ACT! 2005 made use of a Remote Database Expiration. The idea was that if a remote user did not synchronize within a certain timeframe, the Remote Database could no longer sync with the Main database. While theoretically a good idea, the upper limit was 90 days, and if a user just forgot to sync before the expiration, then that remote database could never sync again.
ACT! 2006 PFW, you can now set the Expiration as high as 365 days and even after a remote database expires, you can still send one last sync to the main database. You can also set a remote database to synchronize automatically to further reduce the chance that a remote database will expire.
In the ACT! Classic sync model, the only thing to sync was the data itself. Supplemental files such as attachments, templates, layouts, queries, reports, labels, and envelopes were not included as part of the synchronization process. This meant that if you updated any of those items on the main database, the remote sync user would not get them through the synchronization process.
With ACT! 2005, those supplemental files were included as part of what we call the “Data Store.” This meant that anything and everything in the attachments, backup, layouts, queries, reports or templates folders, would sync out to all remote users. The issue with attachments was that although you could limit which contacts were sent to a remote sync user through the sync set, all attachments for all contacts in the database would sync, even if a user did not have access to that contact. Even worse this could make the sync process very slow.
ACT! 2006, attachments will only sync to a remote database for those contacts defined in the sync set for that database.
ACT! 2006 Premium for WorkGroups Administration Functions: ACT! will continue to serve the 5-10 user market segment with its ACT! 2006 Standard product, but the Premium for WorkGroups product family is really designed to meet the needs of larger organizations, with the ability to support up to (and in some cases well over) 50 concurrent users.
Silent Install: In most organizations users do not always have sufficient permissions to install software, and can mean that IT controls application installation remotely. While ACT! 2006 PFW still requires Administrative level permissions on the machine to install the program, a user with Non-Administrative level permissions can now run the application on their workstation after an Administrator installs ACT!.
With the launch of ACT! 2006 PFW, the IT staff can set up ACT! using what is known as a “Silent Install.” Silent installations run without any user input and with no indication to the user that an installation is occurring.
ACT! Scheduler: ACT! 2006 PFW, you can use the ACT! Scheduler to setup an automated backup of your ACT! databases, including Remote Sync databases. This insures that your ACT! database, and all of the associated supplemental files, including Attachments, Backups, Layouts, Queries, Reports and Templates, will be backed up regularly without having to rely on an administrative user to manually backup the database.

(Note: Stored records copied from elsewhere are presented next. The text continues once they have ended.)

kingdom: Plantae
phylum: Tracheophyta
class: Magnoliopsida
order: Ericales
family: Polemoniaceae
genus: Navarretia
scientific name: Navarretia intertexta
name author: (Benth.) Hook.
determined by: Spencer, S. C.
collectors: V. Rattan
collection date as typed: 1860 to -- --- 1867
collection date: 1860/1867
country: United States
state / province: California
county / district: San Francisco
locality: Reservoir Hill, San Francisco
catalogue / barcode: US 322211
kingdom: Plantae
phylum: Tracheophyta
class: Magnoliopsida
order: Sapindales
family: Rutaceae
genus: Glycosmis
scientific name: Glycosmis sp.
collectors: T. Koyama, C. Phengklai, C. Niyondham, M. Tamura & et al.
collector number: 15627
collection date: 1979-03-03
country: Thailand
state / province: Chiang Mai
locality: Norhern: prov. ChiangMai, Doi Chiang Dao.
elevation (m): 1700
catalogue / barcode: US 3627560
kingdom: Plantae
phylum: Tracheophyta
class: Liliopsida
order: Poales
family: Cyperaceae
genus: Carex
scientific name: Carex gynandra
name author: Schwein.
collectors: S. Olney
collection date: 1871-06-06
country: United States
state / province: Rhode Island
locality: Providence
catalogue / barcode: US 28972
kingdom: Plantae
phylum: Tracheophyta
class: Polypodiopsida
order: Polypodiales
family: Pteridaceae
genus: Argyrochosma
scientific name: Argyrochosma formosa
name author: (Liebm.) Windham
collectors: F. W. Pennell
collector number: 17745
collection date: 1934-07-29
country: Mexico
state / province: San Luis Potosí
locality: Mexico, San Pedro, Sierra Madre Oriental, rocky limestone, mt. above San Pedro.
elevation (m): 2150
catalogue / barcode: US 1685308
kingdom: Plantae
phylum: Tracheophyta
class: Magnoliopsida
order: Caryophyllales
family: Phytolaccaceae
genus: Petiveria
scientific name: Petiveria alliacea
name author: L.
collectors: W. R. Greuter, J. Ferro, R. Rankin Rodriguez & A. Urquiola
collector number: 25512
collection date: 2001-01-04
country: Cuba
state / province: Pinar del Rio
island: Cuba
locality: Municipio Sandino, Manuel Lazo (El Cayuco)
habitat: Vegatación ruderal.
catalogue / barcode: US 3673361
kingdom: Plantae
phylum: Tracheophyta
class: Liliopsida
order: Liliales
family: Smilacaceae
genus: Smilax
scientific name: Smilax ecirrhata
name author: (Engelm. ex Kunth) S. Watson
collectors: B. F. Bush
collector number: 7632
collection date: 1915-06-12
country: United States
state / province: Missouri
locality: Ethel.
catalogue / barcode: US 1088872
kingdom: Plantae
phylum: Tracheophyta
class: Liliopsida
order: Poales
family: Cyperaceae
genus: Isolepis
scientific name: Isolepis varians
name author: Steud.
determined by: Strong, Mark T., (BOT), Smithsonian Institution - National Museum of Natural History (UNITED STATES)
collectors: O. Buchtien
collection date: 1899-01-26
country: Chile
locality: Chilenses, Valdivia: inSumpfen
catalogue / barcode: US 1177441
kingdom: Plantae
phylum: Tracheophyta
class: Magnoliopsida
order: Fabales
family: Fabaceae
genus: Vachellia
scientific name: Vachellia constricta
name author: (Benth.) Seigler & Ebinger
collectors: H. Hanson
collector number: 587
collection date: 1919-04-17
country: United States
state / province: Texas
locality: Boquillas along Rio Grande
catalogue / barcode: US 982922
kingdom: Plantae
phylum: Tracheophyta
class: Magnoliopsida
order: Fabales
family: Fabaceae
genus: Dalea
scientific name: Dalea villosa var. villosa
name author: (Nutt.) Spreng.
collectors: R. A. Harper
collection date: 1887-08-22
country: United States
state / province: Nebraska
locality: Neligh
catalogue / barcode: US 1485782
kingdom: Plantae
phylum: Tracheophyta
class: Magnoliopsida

Citrix and Terminal Services Support: In an effort to reduce IT support costs, companies are using Terminal Services or Citrix solutions in their IT environment. When a user runs an application on a Citrix or Windows Terminal Server, the application is installed only on the server and all of the application execution takes place on the server. Using Citrix or Terminal Services, companies can make sure that all Users are on the most current versions of an application because the software is installed only once on a server, rather than on every workstation throughout the organization. This model reduces the costs and challenges of updating user machines, especially for remotely located workstations or branch offices.
ACT! 2006 is the first version of ACT! to be officially supported in a Citrix or Terminal Services environment.
Accounting Integration: ACT! 2006 will offer accounting integration with the following packages: QuickBooks, Peachtree, Business Works, Simply Accounting, and MAS90. Some integration links have not yet been released.